Buy Me, Sir
Page 36
And that’s enough.
Money for Joe and hope for me. It’s as good as it gets right now.
He takes off the plastic gloves and moves away from me, staring out the window at the shitty street below with an expression like death.
I slip on the gloves without a word and apply the rest of the dye.
“I need to do this…” I tell him.
“You really fucking don’t,” he snaps. “You could do back to college, study like before.”
I shake my head. “I can’t and you know it. Not with Joe, and my head is… fried… I just can’t…”
“Your head is full of that fucking asshole of a man.”
“Better that than the alternative. If I stop, Dean, even for just one second. If I stop… hoping… if I stop dreaming… then I won’t get up, I won’t be able to breathe.”
He sighs, and his eyes are softer when they land back on mine. “Don’t say that, Lissa. You’ve got Joe, you’ve got me.”
“And I love both of you, but I have to do this. Please don’t stop me doing this…”
He groans. “Like I could if I wanted to.”
And I’ve got him. I know I’ve got him.
The victory doesn’t feel great.
I apply the last squirt of dye and wrap my hair in the plastic cap. “I’m sure they pay well, I mean it’s Chelsea, right? I’ll earn enough to make sure Joe’s ok. And us, we’ll be ok, too. I can get a babysitter and you can go back to college… you can have a life, too.”
“Please don’t pretend this is for me.”
So I don’t. I don’t pretend anything. I stop speaking, sitting quietly as the dye matures.
“Is there anything I could say to change your mind?” his voice is quiet. Heavy.
“No.”
He exhales a long breath. Shakes his head.
“Fine,” he says. “In that case, how can I help?”AlexanderI’m in relatively good spirits for an average Tuesday morning.

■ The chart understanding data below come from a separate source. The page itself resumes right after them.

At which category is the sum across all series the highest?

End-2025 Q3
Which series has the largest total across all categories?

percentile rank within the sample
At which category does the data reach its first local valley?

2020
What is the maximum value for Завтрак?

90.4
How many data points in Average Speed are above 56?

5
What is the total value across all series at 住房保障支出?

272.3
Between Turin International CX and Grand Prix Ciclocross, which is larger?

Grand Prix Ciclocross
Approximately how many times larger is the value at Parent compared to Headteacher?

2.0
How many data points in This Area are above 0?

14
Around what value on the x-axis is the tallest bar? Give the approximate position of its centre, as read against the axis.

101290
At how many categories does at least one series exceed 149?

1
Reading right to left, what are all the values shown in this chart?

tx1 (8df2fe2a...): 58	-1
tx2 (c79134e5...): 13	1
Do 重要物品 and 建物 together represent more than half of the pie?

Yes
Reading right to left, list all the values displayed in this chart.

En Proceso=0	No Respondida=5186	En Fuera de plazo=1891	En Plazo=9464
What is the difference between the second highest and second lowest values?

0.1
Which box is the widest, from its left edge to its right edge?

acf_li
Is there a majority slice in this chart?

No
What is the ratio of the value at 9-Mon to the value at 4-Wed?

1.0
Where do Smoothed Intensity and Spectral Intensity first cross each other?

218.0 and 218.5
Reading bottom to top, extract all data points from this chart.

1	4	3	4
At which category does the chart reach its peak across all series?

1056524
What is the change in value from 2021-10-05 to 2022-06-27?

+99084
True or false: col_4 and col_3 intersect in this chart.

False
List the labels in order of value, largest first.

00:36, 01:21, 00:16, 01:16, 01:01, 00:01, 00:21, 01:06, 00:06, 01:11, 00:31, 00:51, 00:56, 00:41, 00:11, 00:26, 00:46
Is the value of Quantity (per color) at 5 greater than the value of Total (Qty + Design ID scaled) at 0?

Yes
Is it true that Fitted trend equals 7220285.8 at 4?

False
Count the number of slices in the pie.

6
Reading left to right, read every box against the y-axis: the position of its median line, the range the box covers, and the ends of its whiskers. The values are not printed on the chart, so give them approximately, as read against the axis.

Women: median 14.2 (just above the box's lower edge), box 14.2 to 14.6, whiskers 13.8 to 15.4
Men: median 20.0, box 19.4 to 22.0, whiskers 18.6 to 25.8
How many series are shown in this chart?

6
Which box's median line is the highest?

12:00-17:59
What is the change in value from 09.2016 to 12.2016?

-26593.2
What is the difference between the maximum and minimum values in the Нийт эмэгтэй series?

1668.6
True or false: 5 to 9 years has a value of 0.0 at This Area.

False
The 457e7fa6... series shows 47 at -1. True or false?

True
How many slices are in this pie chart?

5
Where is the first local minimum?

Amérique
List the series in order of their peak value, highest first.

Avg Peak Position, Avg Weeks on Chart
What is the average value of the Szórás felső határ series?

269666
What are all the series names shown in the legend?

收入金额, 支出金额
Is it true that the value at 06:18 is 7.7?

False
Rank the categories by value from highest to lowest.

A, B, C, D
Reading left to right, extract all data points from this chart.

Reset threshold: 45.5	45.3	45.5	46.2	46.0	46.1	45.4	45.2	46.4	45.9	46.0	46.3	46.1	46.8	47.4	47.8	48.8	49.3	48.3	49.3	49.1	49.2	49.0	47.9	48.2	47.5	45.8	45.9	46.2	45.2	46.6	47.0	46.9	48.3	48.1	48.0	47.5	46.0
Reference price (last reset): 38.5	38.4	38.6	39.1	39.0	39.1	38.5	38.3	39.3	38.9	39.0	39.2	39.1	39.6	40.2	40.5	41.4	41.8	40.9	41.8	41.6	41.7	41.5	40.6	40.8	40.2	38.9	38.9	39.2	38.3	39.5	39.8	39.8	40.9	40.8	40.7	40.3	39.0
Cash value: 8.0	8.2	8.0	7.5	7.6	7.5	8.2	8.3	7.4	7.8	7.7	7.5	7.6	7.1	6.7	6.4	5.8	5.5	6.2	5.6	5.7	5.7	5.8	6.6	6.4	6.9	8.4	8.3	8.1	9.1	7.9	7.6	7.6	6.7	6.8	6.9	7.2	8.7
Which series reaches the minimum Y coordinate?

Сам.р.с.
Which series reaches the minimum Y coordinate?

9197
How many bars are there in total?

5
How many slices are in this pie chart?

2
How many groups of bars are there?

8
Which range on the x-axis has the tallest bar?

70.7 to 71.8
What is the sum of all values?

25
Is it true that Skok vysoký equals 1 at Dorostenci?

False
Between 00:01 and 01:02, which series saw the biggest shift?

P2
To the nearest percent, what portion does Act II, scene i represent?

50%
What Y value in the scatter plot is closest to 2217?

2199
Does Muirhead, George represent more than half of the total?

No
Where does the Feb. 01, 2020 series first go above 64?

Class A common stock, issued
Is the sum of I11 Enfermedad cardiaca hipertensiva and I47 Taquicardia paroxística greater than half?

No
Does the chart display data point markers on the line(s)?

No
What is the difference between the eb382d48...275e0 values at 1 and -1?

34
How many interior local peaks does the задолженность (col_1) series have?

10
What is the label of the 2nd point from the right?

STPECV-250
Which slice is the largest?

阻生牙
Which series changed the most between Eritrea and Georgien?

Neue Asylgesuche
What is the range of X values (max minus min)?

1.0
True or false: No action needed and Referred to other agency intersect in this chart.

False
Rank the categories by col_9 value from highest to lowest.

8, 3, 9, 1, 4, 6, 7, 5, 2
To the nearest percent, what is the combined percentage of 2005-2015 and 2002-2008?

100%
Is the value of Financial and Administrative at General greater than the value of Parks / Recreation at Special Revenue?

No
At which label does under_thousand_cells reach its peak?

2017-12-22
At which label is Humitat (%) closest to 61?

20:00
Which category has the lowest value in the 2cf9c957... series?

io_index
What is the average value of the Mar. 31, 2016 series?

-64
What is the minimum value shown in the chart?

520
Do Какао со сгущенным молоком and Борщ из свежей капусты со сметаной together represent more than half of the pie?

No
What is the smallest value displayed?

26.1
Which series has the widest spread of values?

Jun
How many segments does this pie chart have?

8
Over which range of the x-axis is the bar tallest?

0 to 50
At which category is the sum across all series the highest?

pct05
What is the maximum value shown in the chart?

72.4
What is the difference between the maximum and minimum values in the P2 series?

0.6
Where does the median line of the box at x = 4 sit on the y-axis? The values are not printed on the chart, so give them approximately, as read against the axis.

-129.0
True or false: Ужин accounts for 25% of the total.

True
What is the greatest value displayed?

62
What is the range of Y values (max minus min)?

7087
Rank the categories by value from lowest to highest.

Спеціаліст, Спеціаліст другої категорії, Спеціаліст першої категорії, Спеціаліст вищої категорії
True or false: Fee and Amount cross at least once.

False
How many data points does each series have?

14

I put that down to the smell of fresh orchids. That and a hearty breakfast. Bacon and eggs on a nice thick slice of wholemeal. The breakfast of champions – as long as those champions aren’t overly concerned about their waistline.
Nothing a good session on the treadmill can’t remedy.
I tell myself there are a variety of factors contributing to my good morning, but there’s no illusion. That’s why I left a simple note this morning.
Thank you.
And then the afterthought. A radical impulse.
Please help yourself to breakfast.
It pleases me to think that maybe she’ll take me up on my offer. Maybe she’s sitting at my kitchen island right this minute, listening to the radio as she eats, enjoying the space considerably more than I have these past few years.
It’s not her cleaning standards that inspired the note, nor is it any one individual change she’s made to my space and routine. It’s her thoughtfulness.
Her thoughtfulness creates the illusion my house is a home again. That illusion is priceless.
I’m thinking about her mysterious presence all the way through my early client meetings. Wondering if the note made her smile. If she’ll leave one in return.
I wonder what her handwriting is like. What her smile is like. Whether she licks her fingers clean after she’s eaten.
I wonder what her name is.
I force myself not to look it up.
“Christ, man. And I really have to go on this ridiculous fucking speed awareness course?!” Mr Calder’s voice disturbs my equilibrium. “As if I haven’t got better things to do with my fucking time.”
His face is piggy and infuriating, his bluster doing its best to ruin my happy vibe.
Ungrateful prick.
I’ve got better things to do with my time than bail him out of his stupid fucking mistakes, but I’m not sitting in his office moaning about a perfectly commendable outcome.
“Unless you want to take your chances in court. We could call your mistress in as a witness, I’m sure she’d be able to tell them you weren’t all that drunk while she sucked you off at twenty miles an hour over the speed limit.” I smile sarcastically. “Take the fucking speed awareness course. You’re fucking welcome, Andrew.”
His mouth flaps open, and then he thinks better of a smart comeback.
He rises to his feet as I do, shakes my hand with a nod.
“Thanks, Henley. Much appreciated. I’ll get my secretary to book it in.”
“You do that.” And stop drinking and driving like a fucking imbecile.
I don’t smile.
He doesn’t linger.
The door swings on its hinges as he leaves, and his silhouette is replaced by an even bigger cunt. Just what I fucking need.
“Let’s talk.” My father closes the meeting room door behind him. He’s wearing a red tie today. I fucking hate the colour.
“Let’s not.”
I don’t even attempt to hide my disdain as he takes a seat opposite me. “People are talking about you.”
“Which fucking people?”
He laughs. “Ok, so I’m talking.”
“Talk all you want, I have no intention of listening.”